Please lay out the material below as a JSON list of strings with one string per line, skipping blank lines and leaving out the pictures.

Data shown »
*-*-*

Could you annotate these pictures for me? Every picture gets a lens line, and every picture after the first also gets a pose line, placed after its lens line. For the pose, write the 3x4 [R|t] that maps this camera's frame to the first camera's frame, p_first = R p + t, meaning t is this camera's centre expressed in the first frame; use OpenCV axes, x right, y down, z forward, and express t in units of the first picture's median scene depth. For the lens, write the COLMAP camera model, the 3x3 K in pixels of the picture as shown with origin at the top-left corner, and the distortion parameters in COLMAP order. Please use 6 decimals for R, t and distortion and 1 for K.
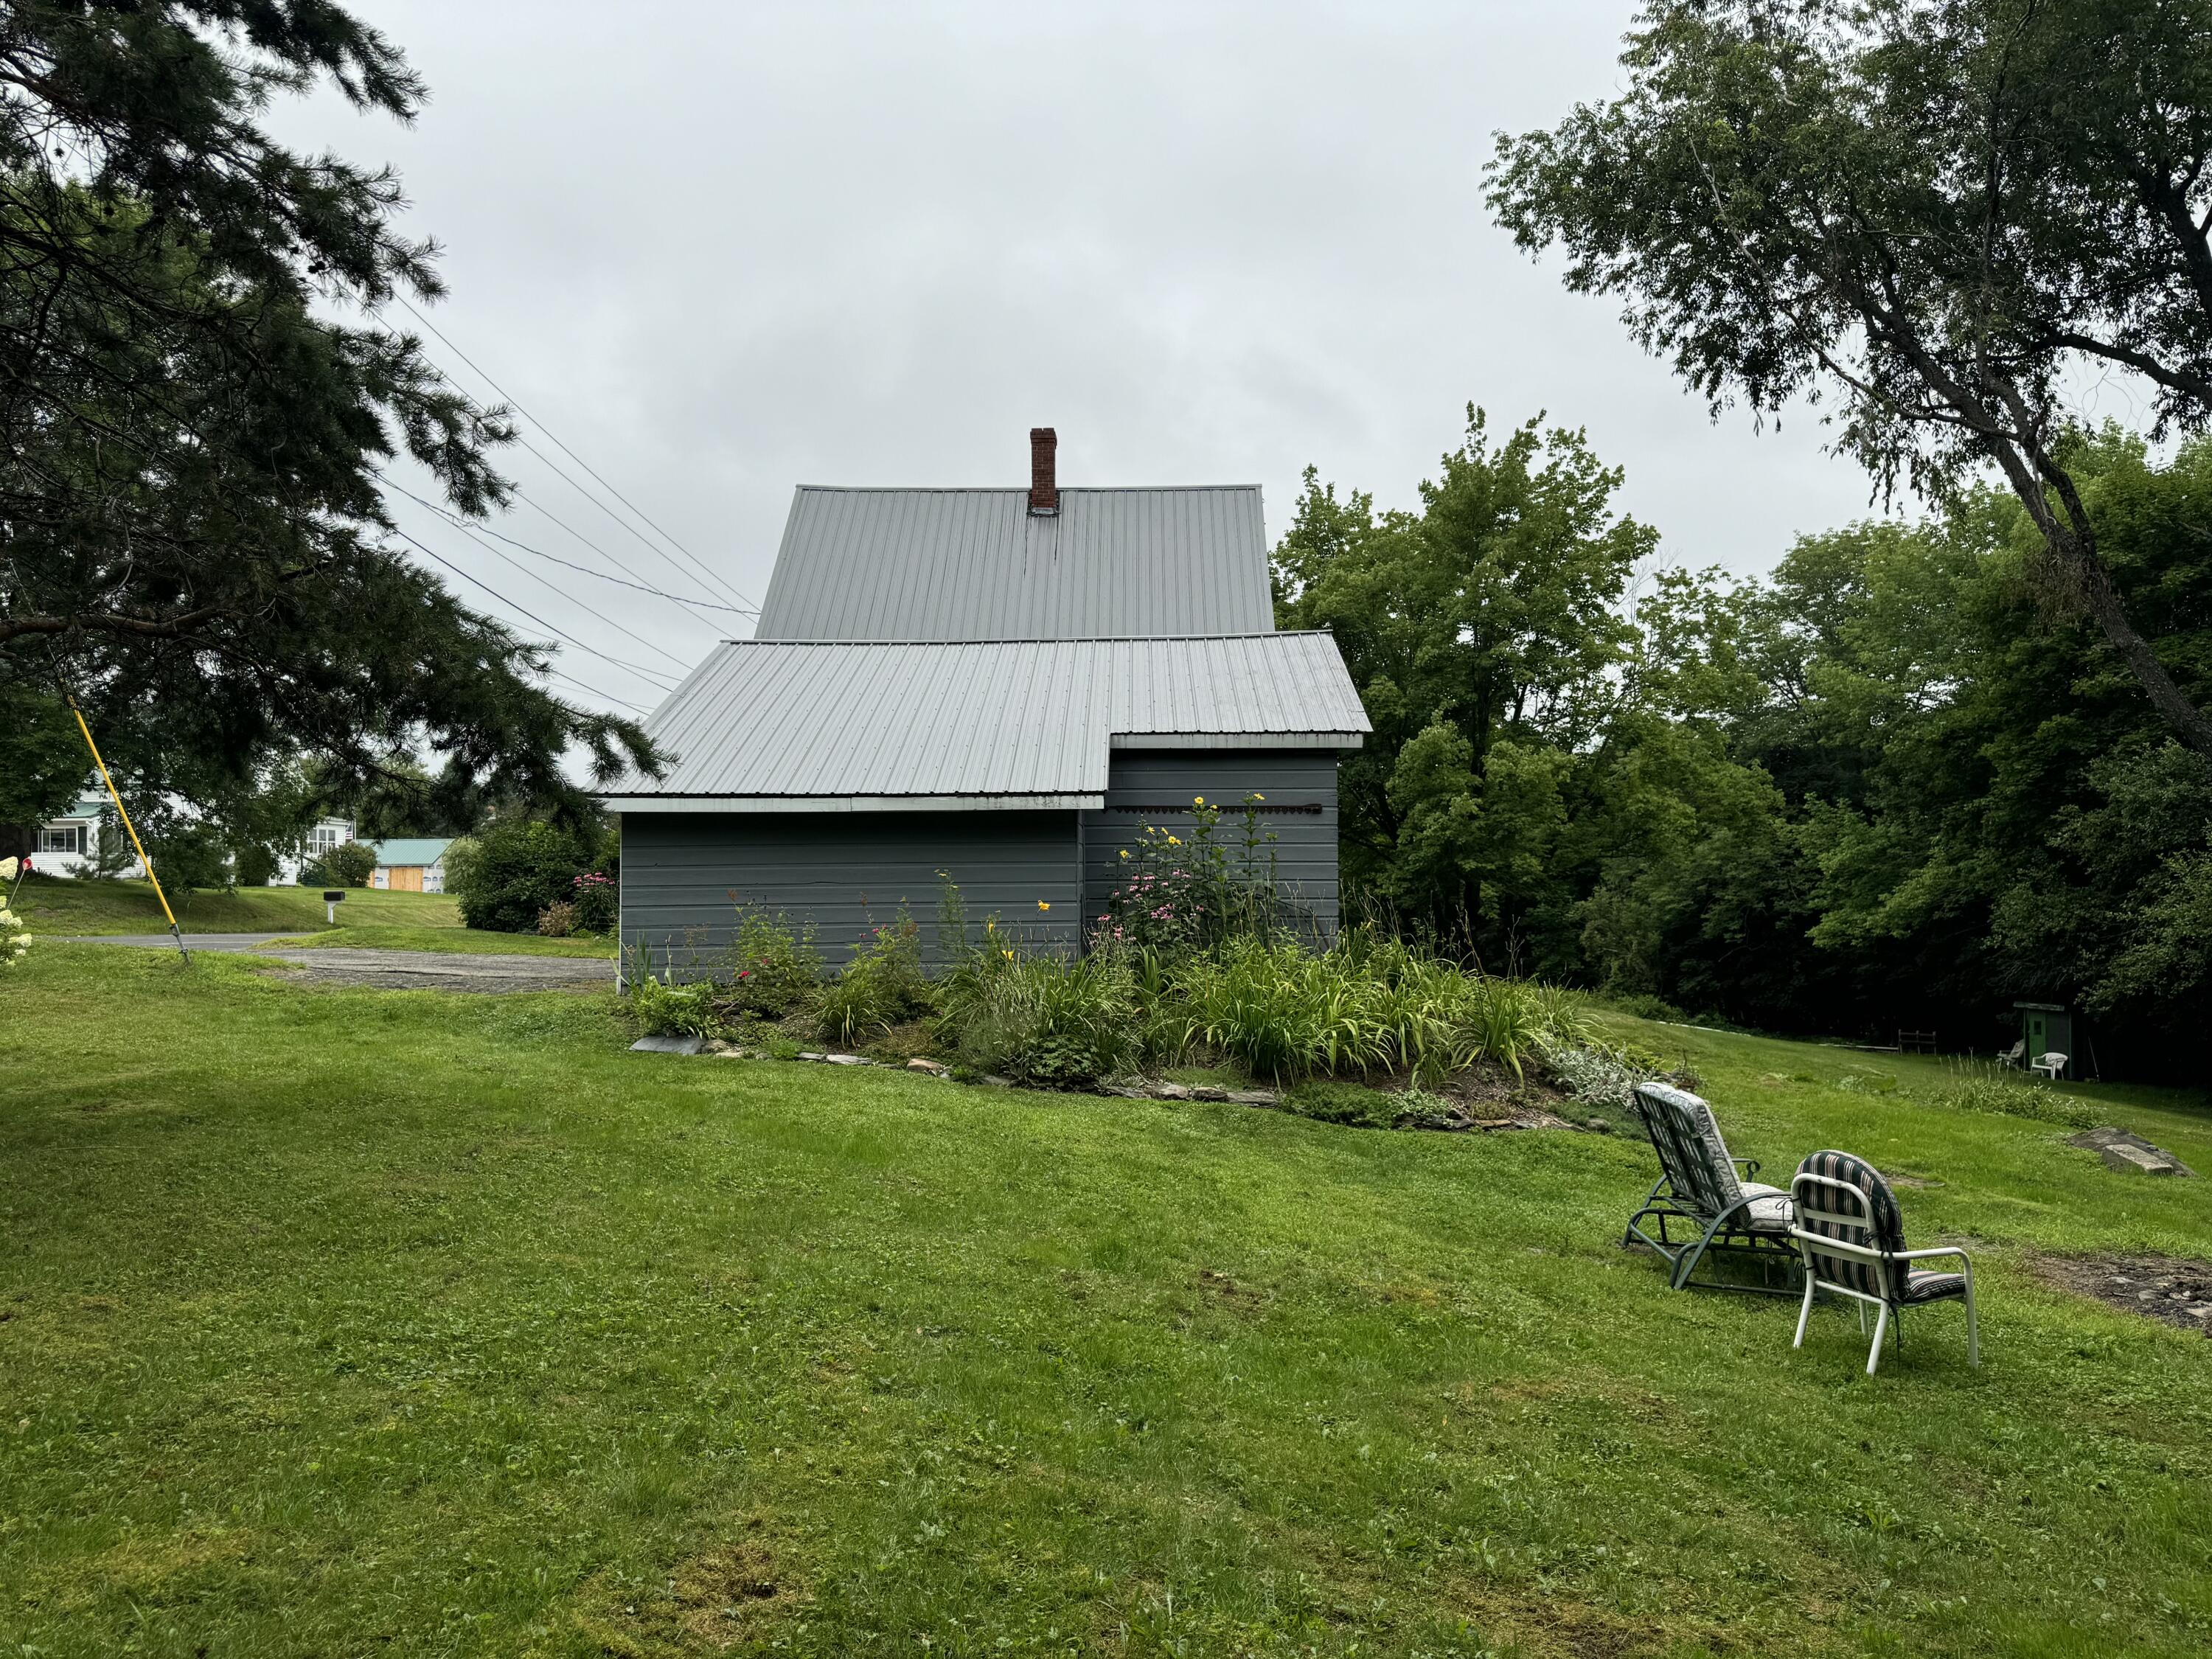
lens RADIAL K [[1519.5, 0, 1103.5], [0, 1519.5, 860.4], [0, 0, 1]] dist [0.087222, -0.148963]
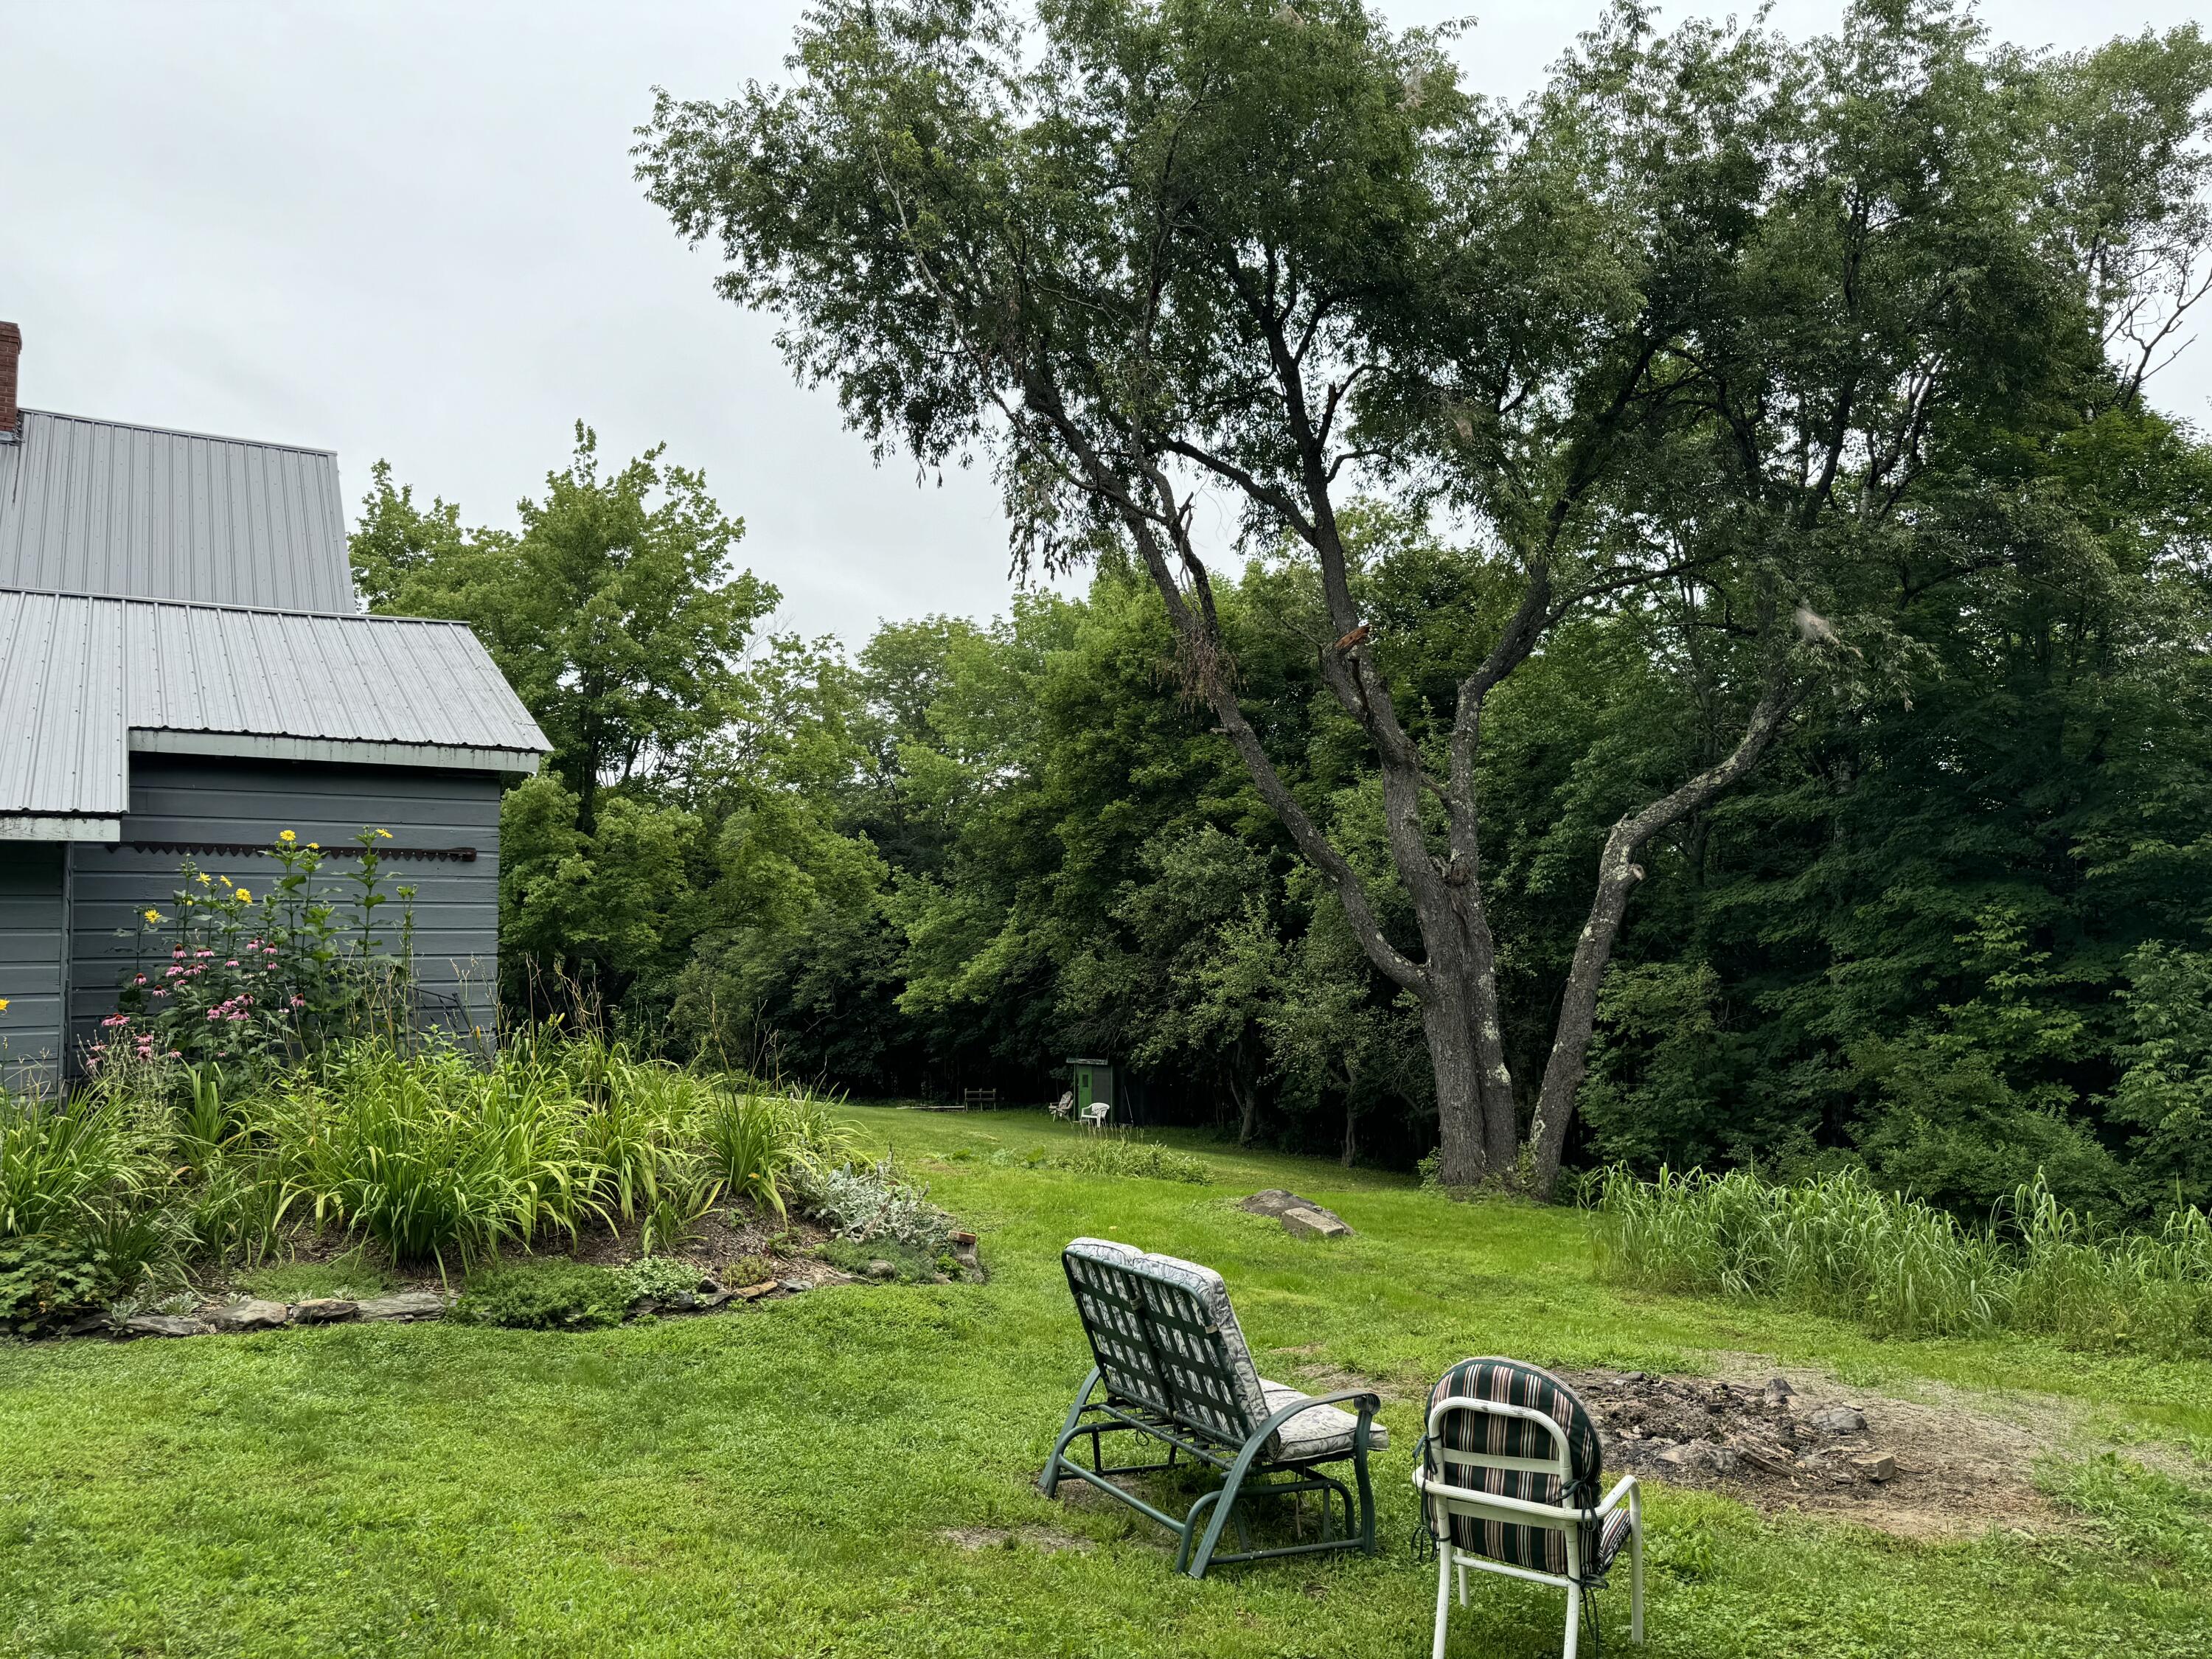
lens RADIAL K [[1519.5, 0, 1103.5], [0, 1519.5, 860.4], [0, 0, 1]] dist [0.087222, -0.148963]
pose [[0.826397, 0.025392, 0.562515, -0.010835], [0.001146, 0.998905, -0.046775, 0.001573], [-0.563087, 0.039299, 0.825463, 0.142694]]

*-*-*

Response »
[
  "Could you annotate these pictures for me? Every picture gets a lens line, and every picture after the first also gets a pose line, placed after its lens line. For the pose, write the 3x4 [R|t] that maps this camera's frame to the first camera's frame, p_first = R p + t, meaning t is this camera's centre expressed in the first frame; use OpenCV axes, x right, y down, z forward, and express t in units of the first picture's median scene depth. For the lens, write the COLMAP camera model, the 3x3 K in pixels of the picture as shown with origin at the top-left corner, and the distortion parameters in COLMAP order. Please use 6 decimals for R, t and distortion and 1 for K.",
  "lens RADIAL K [[1519.5, 0, 1103.5], [0, 1519.5, 860.4], [0, 0, 1]] dist [0.087222, -0.148963]",
  "lens RADIAL K [[1519.5, 0, 1103.5], [0, 1519.5, 860.4], [0, 0, 1]] dist [0.087222, -0.148963]",
  "pose [[0.826397, 0.025392, 0.562515, -0.010835], [0.001146, 0.998905, -0.046775, 0.001573], [-0.563087, 0.039299, 0.825463, 0.142694]]"
]